The MSN homepage during the week of October 2004 featured a small ad line for visitors in New York City to take bus tours of sites where popular television shows have been filmed over the past few years. For a considerable sum, customers would be treated to double-decker accommodations on diesel fume spewing motorcoaches that visit several locations in town where scenes from The Sopranos and Sex In the City have been shot. The psychic significance of this phenomenon is appalling, and its cultural significance inestimable.
New York now comprises the creative center of a much more broadly distributed set of entertainment products than ever before. As the scene of more ethnically diverse artistic efforts than known to date, New York has, in the past decade, become the locus in its own streets, rather than in the irrelevant interior spaces of film studios, of re-creation of mass-entertainment slices of urban life, be they the second and third generation Italian American pseudo-mobster carnival, or the struggles of 30-something single women.

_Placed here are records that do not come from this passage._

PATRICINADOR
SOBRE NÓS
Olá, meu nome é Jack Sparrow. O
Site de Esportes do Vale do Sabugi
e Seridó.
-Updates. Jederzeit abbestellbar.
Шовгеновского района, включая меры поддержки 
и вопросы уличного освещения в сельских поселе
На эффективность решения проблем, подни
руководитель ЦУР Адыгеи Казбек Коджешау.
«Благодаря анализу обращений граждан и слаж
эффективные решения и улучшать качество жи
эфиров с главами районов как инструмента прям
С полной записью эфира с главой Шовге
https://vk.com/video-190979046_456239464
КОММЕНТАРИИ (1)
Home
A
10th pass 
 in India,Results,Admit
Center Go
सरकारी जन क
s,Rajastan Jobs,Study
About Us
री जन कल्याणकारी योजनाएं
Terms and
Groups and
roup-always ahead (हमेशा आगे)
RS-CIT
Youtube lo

What is the difference between (a) visiting New York and gawking at the Empire State Building and Ground Zero, leaving flowers at the gatehouse of the Dakota where Lennon was murdered, riding the Circle Line around Manhattan while announcers lie to you about history’s dimensions, or (b) taking MSN’s advertiser up on its offer? The answer lies in the anomie of our age, the disconnectedness from real people and real life. Mimicry reigns supreme; life has become overwhelmingly that which is falsified. To come and bear witness to the acts of real people, be they con- or de-struction, has become irrelevant and distasteful (in its literal sense, i.e. having no taste). What is alive and real and enjoyable for us today is only the imaginary, be it internet pornography or fantasy baseball camp, professional sports or endless public spectacles. That which men and women have built and torn down, fought for and believed in, has lost all importance in the tourist’s eye. Public monuments gather dust, their heroes fallen: all that matters is where a scene from a movie or TV show was shot, and to visit the shrine of some imaginary realization of a story has become more real than real life. The dumbing down of our inner lives continues apace. The depth of that nadir is continually re-plumbed by forces surely as destructive as the organized religions of medieval times.

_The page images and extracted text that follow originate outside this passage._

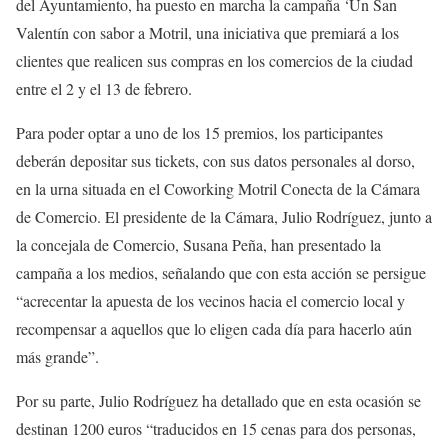
del Ayuntamiento, ha puesto en marcha la campaña ‘Un San
Valentín con sabor a Motril, una iniciativa que premiará a los
clientes que realicen sus compras en los comercios de la ciudad
entre el 2 y el 13 de febrero.
Para poder optar a uno de los 15 premios, los participantes
deberán depositar sus tickets, con sus datos personales al dorso,
en la urna situada en el Coworking Motril Conecta de la Cámara
de Comercio. El presidente de la Cámara, Julio Rodríguez, junto a
la concejala de Comercio, Susana Peña, han presentado la
campaña a los medios, señalando que con esta acción se persigue
“acrecentar la apuesta de los vecinos hacia el comercio local y
recompensar a aquellos que lo eligen cada día para hacerlo aún
más grande”.
Por su parte, Julio Rodríguez ha detallado que en esta ocasión se
destinan 1200 euros “traducidos en 15 cenas para dos personas,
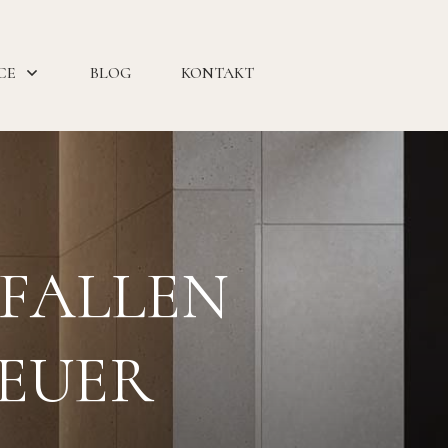
CE
BLOG
KONTAKT
 FALLEN
TEUER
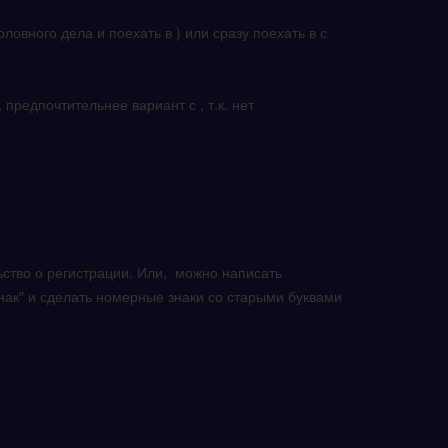
овного дела и поехать в ) или сразу поехать в с
предпочтительнее вариант с , т.к. нет
ьство о регистрации. Или, можно написать
нак" и сделать номерные знаки со старыми буквами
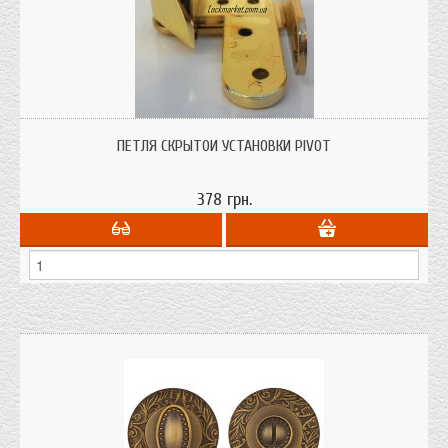
Петля скрытой установки
ПЕТЛЯ СКРЫТОЙ УСТАНОВКИ PIVOT
378 грн.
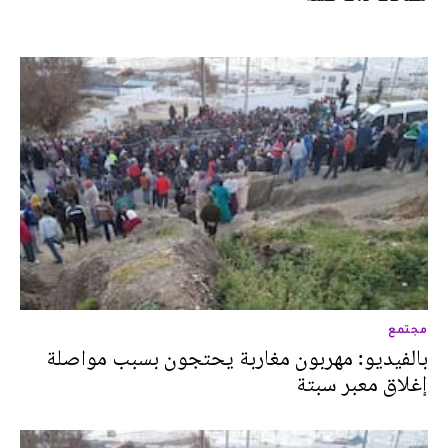
مجتمع
بالفيديو: مهربون مغاربة يحتجون بسبب مواصلة
إغلاق معبر سبتة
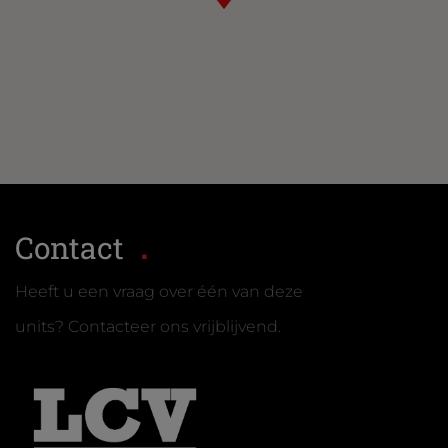
Contact
Heeft u een vraag over één van deze
units? Contacteer ons vrijblijvend.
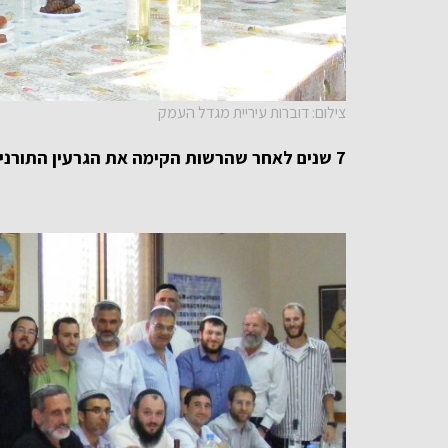
צילום: דוברות עיריית מגדל העמק
7 שנים לאחר שהרשות הקימה את הגרעין התורני הוחלט שהגרעין בשל לצאת לדרך עצמאית.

Hand in hand with the desperate adoration of these new cultural icons is the mammonic trend that pay as you go cell phones and anonymous e-mail accounts represent. Touted as a boon to the impoverished who can neither afford nor qualify for the long term commitments that most cell phone plans require, one can now possess the inscrutable object of desire that a cell phone has become, without leaving tracks. The internet e-mail providers have from the get go enabled all users to anonymize their contact with other human beings, leaving no traces of existence. Accountability evaporates with these devices, driving the culture of disconnection that in turn informs the lives of those who take bus tours of TV film scenes in lieu of discovering a town where people live.

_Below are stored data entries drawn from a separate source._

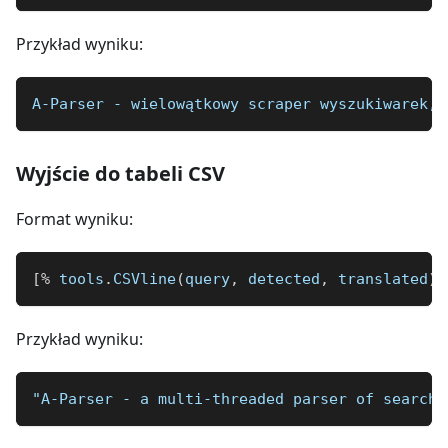
Przykład wyniku:
A-Parser - wielowątkowy scraper wyszukiwarek, 
Wyjście do tabeli CSV
Format wyniku:
[
%
 tools
.
CSVline
(
query
,
 detected
,
 translated
)
Przykład wyniku:
"A-Parser - a multi-threaded parser of search 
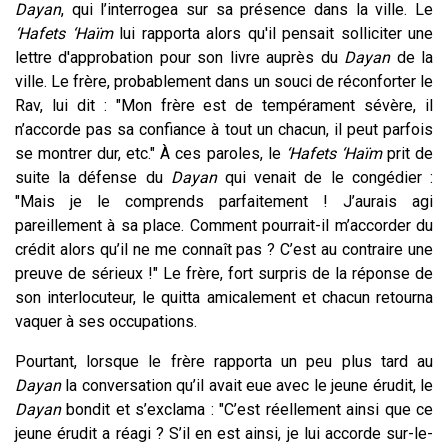
Dayan
, qui l’interrogea sur sa présence dans la ville. Le
‘Hafets ‘Haïm
lui rapporta alors qu'il pensait solliciter une
lettre d'approbation pour son livre auprès du
Dayan
de la
ville. Le frère, probablement dans un souci de réconforter le
Rav, lui dit : "Mon frère est de tempérament sévère, il
n’accorde pas sa confiance à tout un chacun, il peut parfois
se montrer dur, etc." À ces paroles, le
‘Hafets ‘Haïm
prit de
suite la défense du
Dayan
qui venait de le congédier :
"Mais je le comprends parfaitement ! J’aurais agi
pareillement à sa place. Comment pourrait-il m’accorder du
crédit alors qu’il ne me connaît pas ? C’est au contraire une
preuve de sérieux !" Le frère, fort surpris de la réponse de
son interlocuteur, le quitta amicalement et chacun retourna
vaquer à ses occupations.
Pourtant, lorsque le frère rapporta un peu plus tard au
Dayan
la conversation qu’il avait eue avec le jeune érudit, le
Dayan
bondit et s’exclama : "C’est réellement ainsi que ce
jeune érudit a réagi ? S’il en est ainsi, je lui accorde sur-le-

Level upon level of disconnection from human contact builds upon itself, rendering two degrees of separation (the realization of a story on film, for example) real, while the third level (the bus tour of the site of the filming) becomes the cultural experience that is one step up further removed. The inner life of our society is slowly impoverished. Eradication of human contact and involvement with others makes the notion of an inner life irrelevant, both for individuals as well as for the collective society. Anonymity extinguishes our experience with each other on the outside. And with that silent hand, our inner lives shrink away, soon to be nothing but a series of commercial breaks.